__Instructions to follow__
Pull out every line in the material below that contains the string "qSketchRegion", matching its case exactly.

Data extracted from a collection
++++
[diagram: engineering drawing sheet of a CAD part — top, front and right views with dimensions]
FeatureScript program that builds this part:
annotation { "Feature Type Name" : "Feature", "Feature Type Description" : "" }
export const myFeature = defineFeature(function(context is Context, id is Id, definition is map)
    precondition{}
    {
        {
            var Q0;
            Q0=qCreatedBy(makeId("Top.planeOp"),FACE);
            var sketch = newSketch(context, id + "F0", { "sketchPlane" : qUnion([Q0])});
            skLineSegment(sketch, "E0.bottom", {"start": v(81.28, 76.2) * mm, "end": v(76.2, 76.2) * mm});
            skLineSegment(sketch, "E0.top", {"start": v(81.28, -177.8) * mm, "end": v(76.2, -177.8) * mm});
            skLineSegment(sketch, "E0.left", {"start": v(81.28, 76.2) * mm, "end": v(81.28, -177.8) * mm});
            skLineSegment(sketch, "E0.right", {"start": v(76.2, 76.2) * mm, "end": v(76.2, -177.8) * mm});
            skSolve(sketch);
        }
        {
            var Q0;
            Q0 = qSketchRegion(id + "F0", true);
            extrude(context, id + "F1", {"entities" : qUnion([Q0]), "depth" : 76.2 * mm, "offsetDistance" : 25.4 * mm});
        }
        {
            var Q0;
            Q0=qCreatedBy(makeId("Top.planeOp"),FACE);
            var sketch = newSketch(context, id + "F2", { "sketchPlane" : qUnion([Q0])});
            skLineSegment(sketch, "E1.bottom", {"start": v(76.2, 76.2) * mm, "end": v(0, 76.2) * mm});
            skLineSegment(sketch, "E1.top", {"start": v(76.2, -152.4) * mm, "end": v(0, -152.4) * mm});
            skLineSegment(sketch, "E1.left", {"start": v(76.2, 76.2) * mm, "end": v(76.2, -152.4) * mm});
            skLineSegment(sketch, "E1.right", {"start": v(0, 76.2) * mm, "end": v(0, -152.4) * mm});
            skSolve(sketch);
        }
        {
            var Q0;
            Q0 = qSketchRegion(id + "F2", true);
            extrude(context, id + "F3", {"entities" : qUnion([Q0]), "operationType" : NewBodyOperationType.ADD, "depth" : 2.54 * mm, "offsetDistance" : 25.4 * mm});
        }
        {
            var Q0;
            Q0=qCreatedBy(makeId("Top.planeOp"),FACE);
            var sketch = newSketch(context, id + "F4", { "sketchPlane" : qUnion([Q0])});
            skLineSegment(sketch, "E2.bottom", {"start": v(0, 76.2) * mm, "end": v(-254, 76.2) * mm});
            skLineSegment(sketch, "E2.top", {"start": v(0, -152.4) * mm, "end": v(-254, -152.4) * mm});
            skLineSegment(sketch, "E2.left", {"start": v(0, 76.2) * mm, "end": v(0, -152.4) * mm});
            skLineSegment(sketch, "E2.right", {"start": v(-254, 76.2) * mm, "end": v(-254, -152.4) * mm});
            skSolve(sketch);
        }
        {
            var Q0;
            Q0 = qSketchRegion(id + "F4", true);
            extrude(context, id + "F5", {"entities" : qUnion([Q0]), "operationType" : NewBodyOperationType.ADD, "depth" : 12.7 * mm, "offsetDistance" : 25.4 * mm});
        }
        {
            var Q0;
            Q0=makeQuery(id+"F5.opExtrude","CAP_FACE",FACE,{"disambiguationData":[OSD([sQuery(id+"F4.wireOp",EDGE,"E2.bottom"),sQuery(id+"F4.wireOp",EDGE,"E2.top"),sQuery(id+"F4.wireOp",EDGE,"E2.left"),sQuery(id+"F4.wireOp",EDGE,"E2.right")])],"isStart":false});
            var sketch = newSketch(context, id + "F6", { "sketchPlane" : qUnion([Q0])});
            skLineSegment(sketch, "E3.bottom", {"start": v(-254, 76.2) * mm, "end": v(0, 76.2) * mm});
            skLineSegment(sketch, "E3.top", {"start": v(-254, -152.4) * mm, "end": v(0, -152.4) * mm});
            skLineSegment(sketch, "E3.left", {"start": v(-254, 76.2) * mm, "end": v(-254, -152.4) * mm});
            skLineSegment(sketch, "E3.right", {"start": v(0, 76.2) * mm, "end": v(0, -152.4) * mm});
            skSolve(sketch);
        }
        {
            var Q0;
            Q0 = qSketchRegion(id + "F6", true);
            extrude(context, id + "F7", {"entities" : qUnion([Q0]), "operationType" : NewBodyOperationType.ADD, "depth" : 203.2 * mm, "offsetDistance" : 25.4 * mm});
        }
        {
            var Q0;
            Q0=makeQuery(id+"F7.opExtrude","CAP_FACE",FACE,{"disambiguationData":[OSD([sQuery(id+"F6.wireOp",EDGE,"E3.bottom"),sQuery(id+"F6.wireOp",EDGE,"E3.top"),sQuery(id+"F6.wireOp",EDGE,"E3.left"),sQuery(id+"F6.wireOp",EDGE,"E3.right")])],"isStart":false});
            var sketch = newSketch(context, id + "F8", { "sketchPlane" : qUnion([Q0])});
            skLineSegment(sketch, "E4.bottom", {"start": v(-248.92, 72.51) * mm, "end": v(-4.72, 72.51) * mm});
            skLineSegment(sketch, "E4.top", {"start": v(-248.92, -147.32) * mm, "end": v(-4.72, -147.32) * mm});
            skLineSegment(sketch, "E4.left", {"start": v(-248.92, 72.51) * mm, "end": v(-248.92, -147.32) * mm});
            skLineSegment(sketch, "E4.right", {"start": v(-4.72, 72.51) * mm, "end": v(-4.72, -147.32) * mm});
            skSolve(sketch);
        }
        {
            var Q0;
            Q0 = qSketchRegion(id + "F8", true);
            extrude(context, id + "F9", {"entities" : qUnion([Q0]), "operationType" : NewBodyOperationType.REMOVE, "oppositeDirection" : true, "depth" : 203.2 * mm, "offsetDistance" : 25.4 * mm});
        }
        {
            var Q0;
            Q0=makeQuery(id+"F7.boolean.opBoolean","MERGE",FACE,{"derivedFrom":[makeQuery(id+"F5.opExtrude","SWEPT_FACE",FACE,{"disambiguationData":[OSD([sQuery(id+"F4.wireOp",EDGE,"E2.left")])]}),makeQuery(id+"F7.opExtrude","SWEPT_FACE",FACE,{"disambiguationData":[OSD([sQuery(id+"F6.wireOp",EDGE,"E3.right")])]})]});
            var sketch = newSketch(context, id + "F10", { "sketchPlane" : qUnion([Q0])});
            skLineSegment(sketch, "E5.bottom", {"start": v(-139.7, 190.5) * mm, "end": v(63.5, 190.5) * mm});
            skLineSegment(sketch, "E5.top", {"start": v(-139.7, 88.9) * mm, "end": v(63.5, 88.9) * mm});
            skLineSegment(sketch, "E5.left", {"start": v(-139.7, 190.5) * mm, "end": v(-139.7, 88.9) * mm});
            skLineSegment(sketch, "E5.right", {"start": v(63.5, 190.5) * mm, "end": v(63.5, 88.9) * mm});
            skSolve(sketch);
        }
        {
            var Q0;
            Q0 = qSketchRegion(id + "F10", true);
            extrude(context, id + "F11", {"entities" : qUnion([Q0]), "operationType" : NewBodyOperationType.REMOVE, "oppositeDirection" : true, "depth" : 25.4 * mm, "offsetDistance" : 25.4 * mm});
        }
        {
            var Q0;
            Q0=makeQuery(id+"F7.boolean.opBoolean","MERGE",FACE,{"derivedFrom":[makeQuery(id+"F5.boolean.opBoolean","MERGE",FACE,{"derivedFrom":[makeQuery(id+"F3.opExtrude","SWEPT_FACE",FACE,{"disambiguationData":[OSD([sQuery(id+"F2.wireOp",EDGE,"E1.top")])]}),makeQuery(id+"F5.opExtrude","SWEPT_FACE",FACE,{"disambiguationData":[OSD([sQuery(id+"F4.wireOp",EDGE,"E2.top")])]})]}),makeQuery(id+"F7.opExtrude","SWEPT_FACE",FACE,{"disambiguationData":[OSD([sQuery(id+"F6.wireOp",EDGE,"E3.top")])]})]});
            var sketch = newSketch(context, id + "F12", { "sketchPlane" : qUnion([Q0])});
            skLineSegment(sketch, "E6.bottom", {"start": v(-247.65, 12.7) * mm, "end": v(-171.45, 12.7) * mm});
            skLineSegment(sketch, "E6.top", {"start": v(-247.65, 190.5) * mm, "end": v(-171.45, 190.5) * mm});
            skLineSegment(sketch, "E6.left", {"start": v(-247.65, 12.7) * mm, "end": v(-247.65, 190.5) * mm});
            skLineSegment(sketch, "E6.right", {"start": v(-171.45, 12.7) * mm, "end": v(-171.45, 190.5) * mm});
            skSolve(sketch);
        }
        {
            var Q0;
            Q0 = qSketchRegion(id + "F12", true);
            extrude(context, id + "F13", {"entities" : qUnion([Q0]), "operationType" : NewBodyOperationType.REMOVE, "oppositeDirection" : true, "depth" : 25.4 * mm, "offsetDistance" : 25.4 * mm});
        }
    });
++++
__Solved exercise__
            Q0 = qSketchRegion(id + "F0", true);
            Q0 = qSketchRegion(id + "F2", true);
            Q0 = qSketchRegion(id + "F4", true);
            Q0 = qSketchRegion(id + "F6", true);
            Q0 = qSketchRegion(id + "F8", true);
            Q0 = qSketchRegion(id + "F10", true);
            Q0 = qSketchRegion(id + "F12", true);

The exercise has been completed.